Now Hacham Yehieh went from mumbling to shouting. I didn’t know what he was saying, but some of it sounded like pleading and some of it like threats. His hands were moving under the towel as if they were battling something. His face contorted in real or fake suffering, and shrill, chirping sounds came from the area of the tub, although we couldn’t tell who was making them. Calm down, Noa, I told myself. Those can’t be the voices of demons. There is no such thing as the voices of demons. Hacham Yehieh must be a ventriloquist and those voices are coming from his stomach. It’s coming from his stomach, I gestured to Sima, but she was totally mesmerised by what was going on under the towel and didn’t notice me. Small bumps began appearing on the surface of the towel, like the kind you see on boiling hot pizza, hills rose and fell, rose and fell, as if someone or something was trying to get out and couldn’t. OK, I thought, trying to calm myself down, maybe it’s his fingers, maybe he’s pushing his knuckles against the towel to create that effect. But no, there are too many bubbles. It can’t be that he’s raising his fingers in six different places, unless … unless what?

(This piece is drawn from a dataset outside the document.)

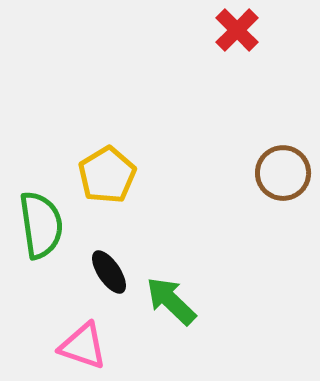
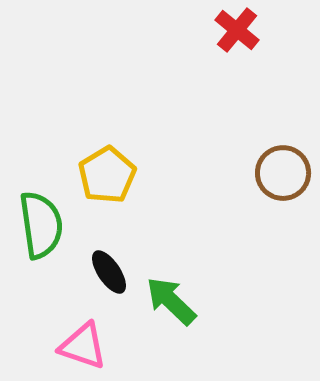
red cross: rotated 6 degrees counterclockwise
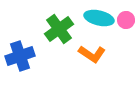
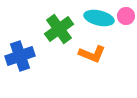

Very slowly, the hills flattened out and Avram’s shaking subsided. And Hacham Yehieh stopped suffering and spraying water all over the place.

Amir won’t believe me when I tell him about this, I thought. He’s at home all week, and the day they have their own episode of X-Files here, he goes to Tel Aviv.

Hacham Yehieh opened his eyes and motioned with his head for Sima to untie Avram’s hands and feet and take the towel off the tub.

I almost fell off my chair: the water was full of blood.

He wounded me, that momzer, Hacham Yehieh grumbled and asked Gina to bring him a bandage. Sima was so shocked that she cried out when she saw the deep cut that split one of his fingers. OK, that doesn’t mean a thing, I thought sceptically, he could have cut his finger himself. All you need is a paper-cutter up your sleeve.

Gina wound the bandage around his finger, shooting worried looks at her husband, who’d gone back to staring at the world with vacant eyes.

He’ll be fine, Hacham Yehieh said. You have nothing to worry about, Gina. There was an old demon inside him, a stubborn old demon who’s been wandering around here for almost fifty years. The demon cut me, but I drove him away, and now he knows not to start up with Yehieh. I’ll write something for you to put in an amulet he can wear on a chain around his neck so the demon doesn’t come back.